Some types of processes are also regulated for their emission of noise and their approach to waste and energy efficiency. The processes are regulated by the issuing and enforcing of an environmental permit, the conditions of which are drafted with due regard to guidance documents produced by Defra and the Secretary of State.
The legislation which provides the legal framework for regulation of industrial processes is the Pollution Prevention and Control Act 1999 and the Environmental Permitting (England and Wales) Regulations 2010. This legislation is jointly enforced by Local Government Environmental Health Departments and Officers from the Environment Agency. The Categories of Industries prescribed for regulation under the permitting regime fall into three categories:
- Integrated Pollution Prevention and Control (IPPC)
- Local Authority Integrated Pollution Prevention and Control (LA-IPPC)
- Local Authority Pollution Prevention and Control (LA-PPC)
It is the duty of every local authority in England and Wales to regulate all LA-IPPC (Part ‘A2’ Processes) and PPC (Part ‘B’ Processes) within its area. The local authority must ensure that each process operator holds a valid permit and that the process is inspected periodically to determine compliance with the conditions of the permit.

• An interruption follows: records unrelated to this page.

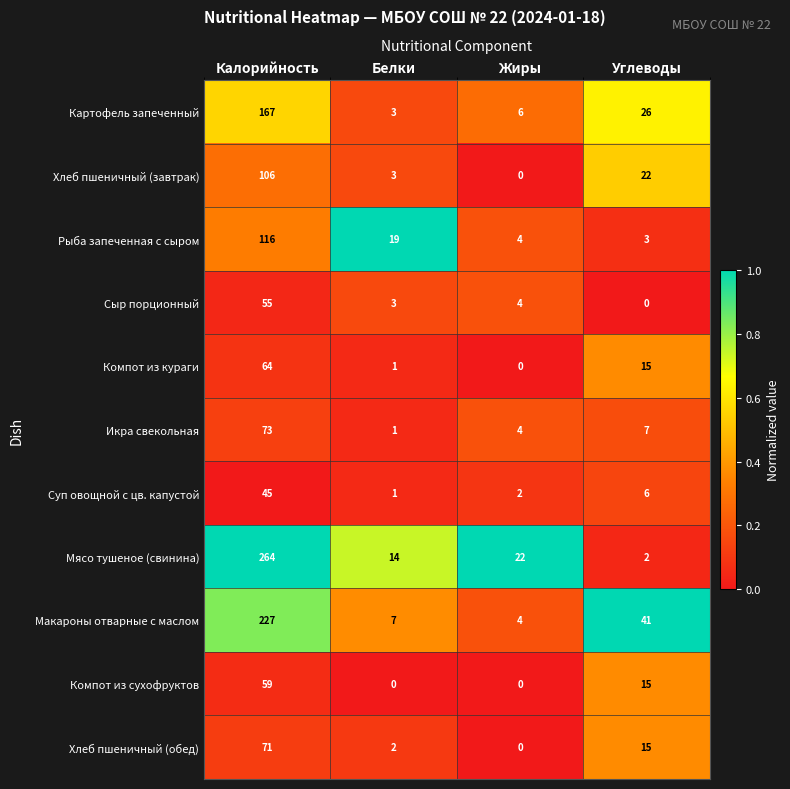

Which series has the largest total across all categories?

Мясо тушеное (свинина)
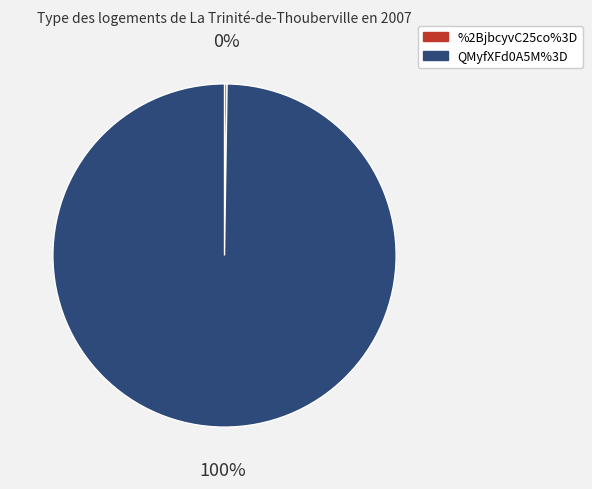

What percentage is the QMyfXFd0A5M%3D slice, to the nearest percent?

100%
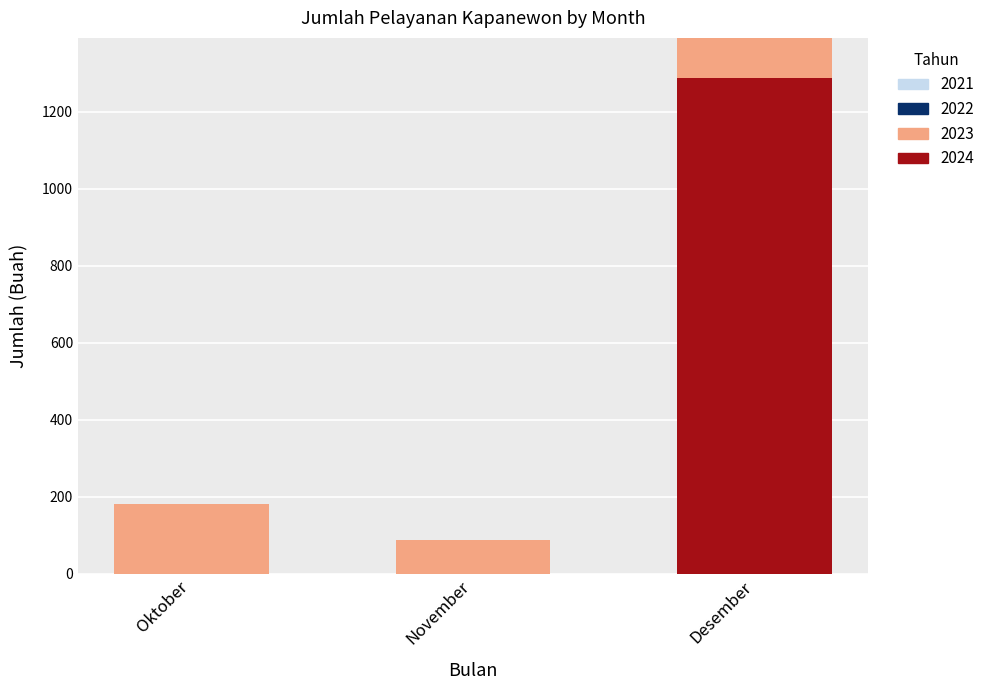

Are the bars horizontal?

No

The frequency of inspection is determined by a risk assessment which considers the hazards on the site and the risk those hazards pose to the environment. Inspections are normally every 4, 6 or 12 months and are carried out by a qualified IPPC inspector. If processes are found to be non-compliant then a range of informal and formal enforcement options are available to bring about improvements.
Local authorities must also provide central government with detailed information about the processes within its area on an annual basis.
All permits are reviewed periodically (at least every 6 years) to ensure that the process description and permit conditions accurately reflect the activities on the site. The local authority inspector can also vary the permit conditions at any time if the Secretary of States guidance changes or an operator makes an application for a substantial change to a process.
All permit operators are required to pay an annual fee to the local authority to cover the costs of regulating the permit. The fees that local authorities can charge are calculated by DEFRA and reflect the complexity of the process and the risk it poses to the community and the environment. The PPC/IPPC fees and charges are available on the DEFRA Website.